The link remained consistent with people who identified themselves as former or occasional smokers; their performance outcomes fell between those of daily smokers and those who had never smoked, which was promising to Conway.
“If you can get those people to quit and become even just occasional smokers, it suggests they would have improved performance compared with the daily smokers,” she said. “It was encouraging to us that the people who had cut back, and were former daily smokers, had better performance outcomes.”
Where it hurts
If smoking is costly to individual workers, it is even more so nationally.

Smoking may cost you — in earning
potential.
According to the Centers for Disease Control and Prevention, smoking costs $167 billion in annual health-related economic losses ($75 billion in direct medical costs and $92 billion in lost productivity), and causes 438,000 deaths per year across the nation.
Looking at these figures, you might not guess that smoking has actually been on the decline in the United States since the 1970s.
But the problem is growing in places like Asia, according to GSPH professor John Elder, who conducted Project S.H.O.U.T., one of the best long-term prevention effects ever published.
From looking at the full impacts of environmental secondhand smoke and taking part in the California statewide tobacco control study to confronting the global spread of the epidemic and addressing the effects of policy changes on tobacco patterns, tobacco researchers at the San Diego State University Graduate School of Public Health have been working to ease the cost of smoking since the school’s inception 25 years ago.
Going cold turkey
For those who choose to quit, the physiological addiction to nicotine lessens dramatically within one week. But many who succeed find the mental addiction never leaves.

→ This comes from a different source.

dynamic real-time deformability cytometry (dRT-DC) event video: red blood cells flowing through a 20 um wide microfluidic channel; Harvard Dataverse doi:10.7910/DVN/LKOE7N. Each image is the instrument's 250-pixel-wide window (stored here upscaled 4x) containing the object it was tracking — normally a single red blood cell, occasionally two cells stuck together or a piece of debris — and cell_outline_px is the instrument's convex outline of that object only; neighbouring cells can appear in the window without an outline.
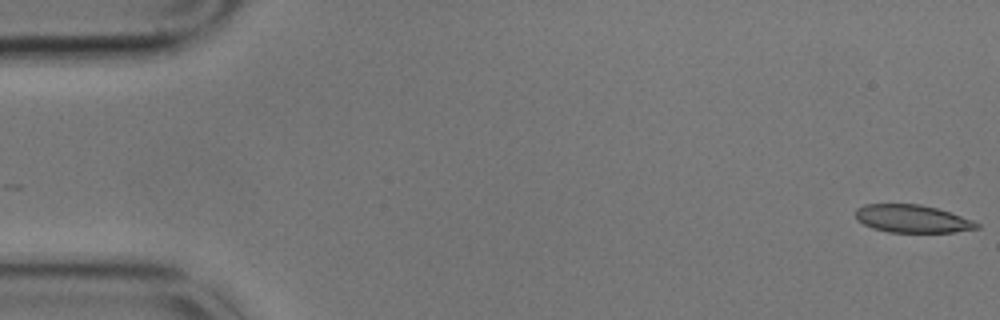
{"species": "common noctule bat (a hibernating species)", "species_latin": "Nyctalus noctula", "temperature_condition": "cold", "stored_images_in_passage": 58, "camera_frame_rate_fps": 3000, "um_per_image_px": 0.085, "animal": {"sex": "male", "body_mass_g": 17.9}, "frame": {"image": 1, "passage_image": 1, "time_ms": 0.0, "image_size_px": [1000, 320], "cell_outline_px": [[980, 228], [956, 232], [888, 232], [872, 228], [856, 220], [856, 208], [864, 204], [920, 204], [936, 208], [972, 220], [980, 224]], "centroid_in_image_um": [77.52, 18.6], "position_along_channel_um": 7.5, "area_um2": 19.59}}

Not helping matters is the success of the tobacco industry.
“The industry has tremendous power, and is creating new markets as fast as we are making dents in the current one,” Elder said.
While there is still no easy way to quit, advanced tobacco research and legislation are yielding strategies to make staying smoke-free easier for former smokers and would-be secondhand smokers.
“I think policies in the workplace and at home that restrict smoking are promising strategies, as are pricing strategies such as taxation,” Woodruff said.